| HN Mirror

http://nodejs.org/api/buffer.html

yeah sure why not.

    >>> u'𡘓'[0:1]
    u'\U00021613'

    >>> u'Hi, Mr𡘓'[-1]
    u'\U00021613

    >>> u'𠀋'[0:1]
    u'\U0002000b'

Javascript won't work because UCS2 in js engine, duh.

Actually Javascript is messed up with Unicode string and binary strings, that's why Nodejs invented Buffer

codeka 4995 days ago

You've moved the goalposts:

  u'\U00021613'

This is a UTF-32 code unit, not a UTF-16 code unit. Even UTF-32 doesn't help when you have combining characters. I suggest you read dietrichepp's post again, he's talking about Normalization Form D.

Okay, if it's an explicit combining character what's wrong with explicit character part counting?

You know normalized form is the norm, right?

There are four different normalized forms in Unicode. Maybe you should enlighten us about which one you're talking about.

Or just stop embarrassing yourself.

Reading all of your comments, so you are suggesting a Unicode object should not have len() or substring() ?

A standard like that is totally not embarrassing.

Code points aren't letters.

Consider the following sequence of code points: U+0041 U+0308 [edit: corrected sequence]

That equals this european letter: Ä

Two code points, one letter. MAGIC! You can also get the same-looking letter with a single code point using U+00C4 (unicode likes redundancy).

Not all languages have letters. Not all languages that have letters represent each one with a single code point. Please think twice before calling people "morons."

> Two code points, one letter.

Yes I under stand there are million ways to display the same shape using various unicode. But how does that make code point counting impossible?

AND if you explictly using COMBINING DIAERESIS instead of single U+00C4, counting diaeresis separately is wrong somehow?

Why don't we make a law stating that both ae and æ is single letter?

I am responding to your earlier post which announced that UCS2 is better than UTF8 internally because it counts unicode characters faster than UTF8. Hopefully now you understand that just taking the number of UCS2 bytes and dividing by 2 does not give you the number of letters.

Just in case you don't, let's walk through it again.

UCS-16 big-endian represenation of Ä:

0x00 0x41 0x03 0x08

Another UCS-16 big-endian representation of Ä:

0x00 0xc4

If you look at the number of bytes, the first example has 4. It represents one letter. The second example has 2. It also represents one letter. Conclusion: UCS2 does not "count unicode characters faster than UTF8." You still have to look at every byte to see how many letters you have, same as in UTF-8.

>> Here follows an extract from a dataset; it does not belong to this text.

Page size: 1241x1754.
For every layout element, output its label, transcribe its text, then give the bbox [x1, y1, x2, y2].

Do you grasp this? If not, maybe you are one of those "ascii-centric ignorant morons" I keep hearing so much about.

Name one Unicode implementation which shows utf16 `0x00 0x41 0x03 0x08` as length 1.

U+4100 U+0803 is two code points by defintion. Thus length == 2.

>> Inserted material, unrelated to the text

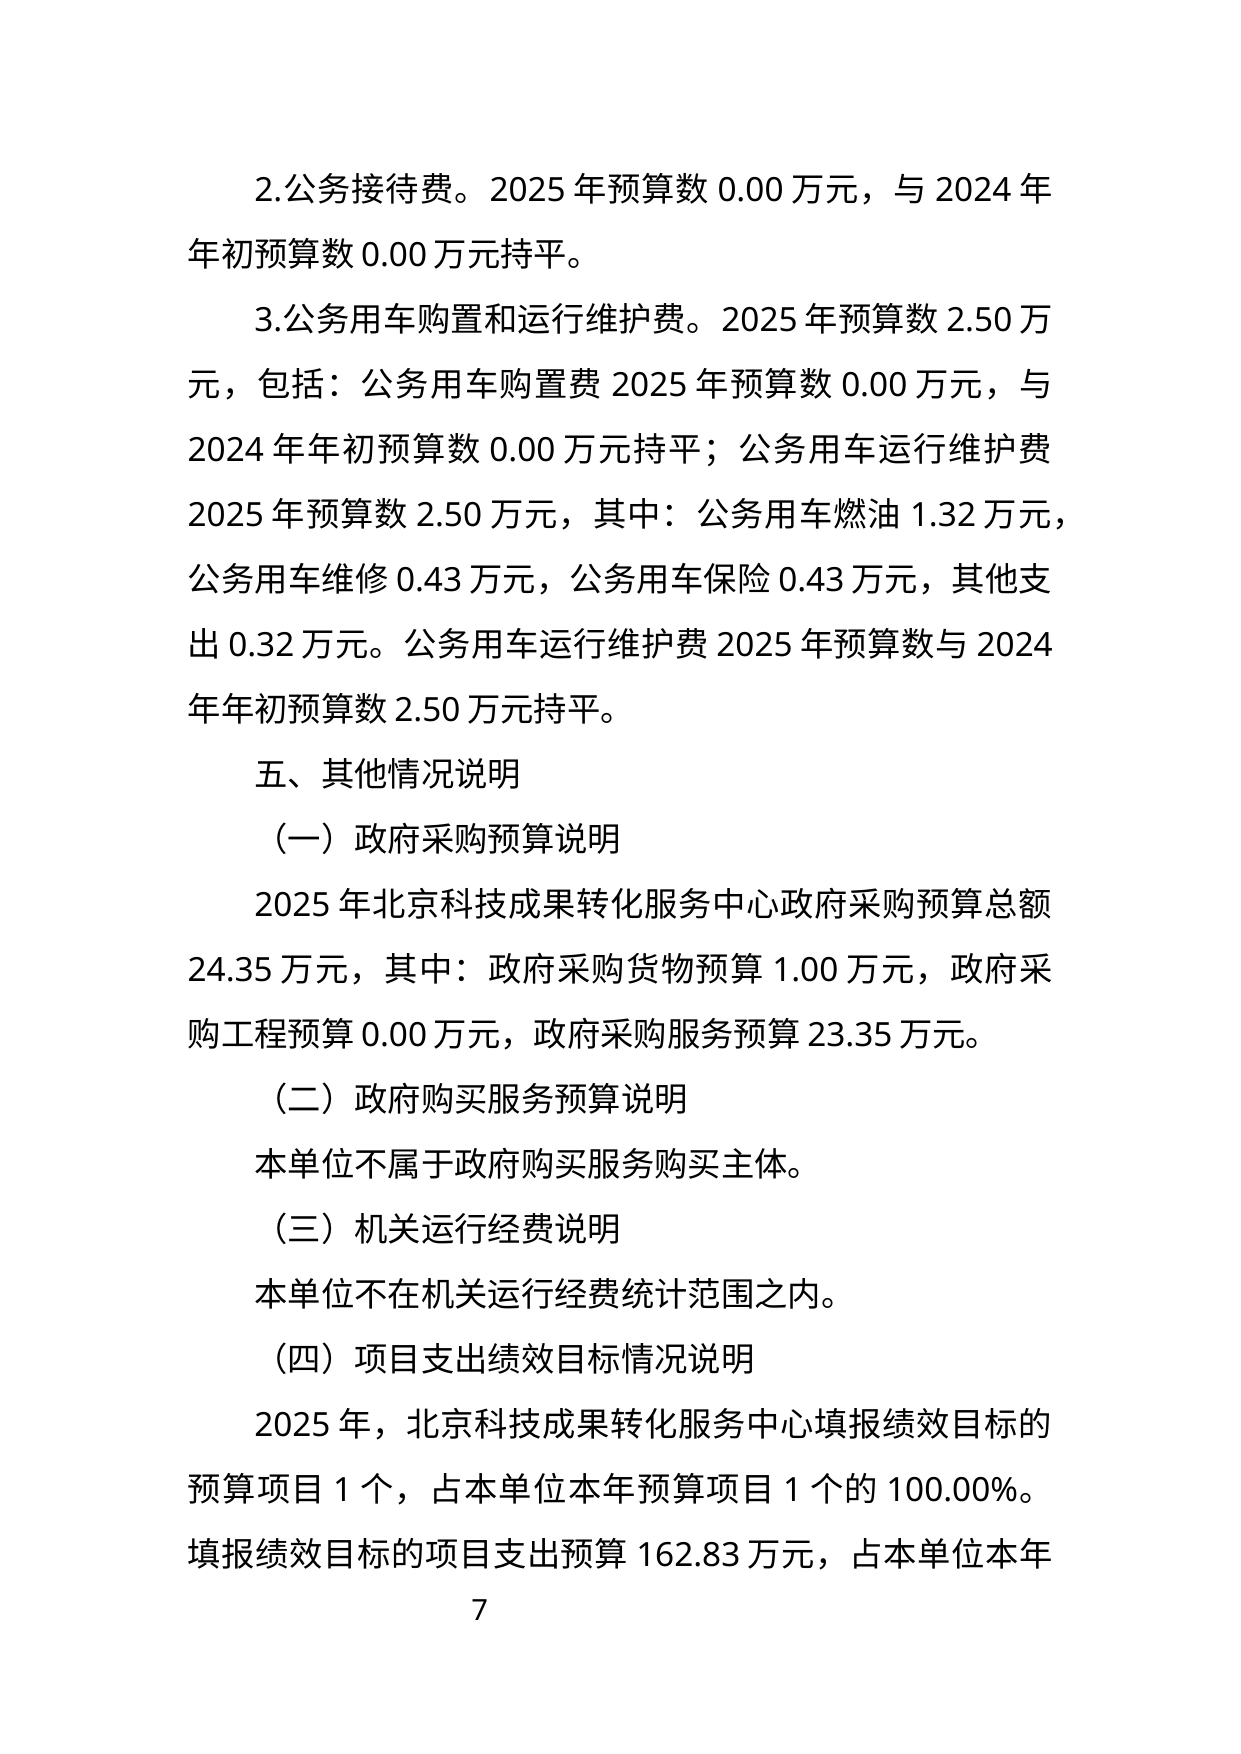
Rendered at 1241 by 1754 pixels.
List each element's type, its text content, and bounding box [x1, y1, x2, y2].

http://stackoverflow.com/questions/4579215/cross-platform-it...

Yes? `System.Globalizatiion` or `ICU` can count grapheme, what's your point?

Those libraries are equivalent to normalize( utf16 `0x00 0x41 0x03 0x08`) == length 1

Back to my top comment, I stated that UCS2 counts faster than UTf8 internally, because every BMP code point is just two bytes, what's wrong here? If variable-length is so good why py3k is using UCS-4 internally? (Wich means every character is exactly 32 bits. There, I said character again.)